Present the lines from the one containing "Could you add" through the end of the records, inclusive, as a two-column CSV with the columns instruction and response. Each row should pair a line's text with its answer, each in a single quoted field with line breaks replaced by spaces.

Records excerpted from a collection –
=== Section Start ===

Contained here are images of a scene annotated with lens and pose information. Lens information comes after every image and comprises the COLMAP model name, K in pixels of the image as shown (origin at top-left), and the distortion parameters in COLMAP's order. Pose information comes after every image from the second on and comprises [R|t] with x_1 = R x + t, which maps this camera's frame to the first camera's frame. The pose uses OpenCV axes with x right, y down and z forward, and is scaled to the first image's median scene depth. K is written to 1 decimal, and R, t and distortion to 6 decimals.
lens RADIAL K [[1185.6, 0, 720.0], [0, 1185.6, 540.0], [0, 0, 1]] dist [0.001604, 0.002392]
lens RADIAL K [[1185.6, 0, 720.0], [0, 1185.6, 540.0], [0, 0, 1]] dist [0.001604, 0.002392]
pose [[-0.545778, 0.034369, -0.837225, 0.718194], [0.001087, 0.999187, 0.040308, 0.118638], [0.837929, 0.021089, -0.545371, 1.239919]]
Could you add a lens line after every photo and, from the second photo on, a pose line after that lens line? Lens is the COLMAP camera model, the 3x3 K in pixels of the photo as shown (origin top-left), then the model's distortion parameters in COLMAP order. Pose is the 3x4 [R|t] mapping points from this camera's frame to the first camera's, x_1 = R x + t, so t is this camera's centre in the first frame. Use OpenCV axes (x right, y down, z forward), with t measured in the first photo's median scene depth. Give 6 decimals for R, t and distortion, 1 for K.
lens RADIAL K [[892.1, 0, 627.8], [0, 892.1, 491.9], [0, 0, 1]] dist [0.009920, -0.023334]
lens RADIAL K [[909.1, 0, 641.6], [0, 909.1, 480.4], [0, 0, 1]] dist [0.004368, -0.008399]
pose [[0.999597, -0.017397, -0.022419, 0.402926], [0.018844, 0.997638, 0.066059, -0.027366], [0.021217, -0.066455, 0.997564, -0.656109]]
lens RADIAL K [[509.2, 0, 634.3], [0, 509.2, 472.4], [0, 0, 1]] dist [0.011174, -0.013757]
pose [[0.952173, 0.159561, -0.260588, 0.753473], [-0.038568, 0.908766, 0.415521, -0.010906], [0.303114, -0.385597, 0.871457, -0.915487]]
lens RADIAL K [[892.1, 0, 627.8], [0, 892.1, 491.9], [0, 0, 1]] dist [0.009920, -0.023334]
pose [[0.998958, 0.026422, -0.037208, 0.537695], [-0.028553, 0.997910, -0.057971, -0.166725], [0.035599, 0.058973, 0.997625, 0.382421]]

=== Section End ===

TASK SOLUTION –
instruction,response
"Could you add a lens line after every photo and, from the second photo on, a pose line after that lens line? Lens is the COLMAP camera model, the 3x3 K in pixels of the photo as shown (origin top-left), then the model's distortion parameters in COLMAP order. Pose is the 3x4 [R|t] mapping points from this camera's frame to the first camera's, x_1 = R x + t, so t is this camera's centre in the first frame. Use OpenCV axes (x right, y down, z forward), with t measured in the first photo's median scene depth. Give 6 decimals for R, t and distortion, 1 for K.","lens RADIAL K [[892.1, 0, 627.8], [0, 892.1, 491.9], [0, 0, 1]] dist [0.009920, -0.023334] lens RADIAL K [[909.1, 0, 641.6], [0, 909.1, 480.4], [0, 0, 1]] dist [0.004368, -0.008399] pose [[0.999597, -0.017397, -0.022419, 0.402926], [0.018844, 0.997638, 0.066059, -0.027366], [0.021217, -0.066455, 0.997564, -0.656109]] lens RADIAL K [[509.2, 0, 634.3], [0, 509.2, 472.4], [0, 0, 1]] dist [0.011174, -0.013757] pose [[0.952173, 0.159561, -0.260588, 0.753473], [-0.038568, 0.908766, 0.415521, -0.010906], [0.303114, -0.385597, 0.871457, -0.915487]] lens RADIAL K [[892.1, 0, 627.8], [0, 892.1, 491.9], [0, 0, 1]] dist [0.009920, -0.023334] pose [[0.998958, 0.026422, -0.037208, 0.537695], [-0.028553, 0.997910, -0.057971, -0.166725], [0.035599, 0.058973, 0.997625, 0.382421]]"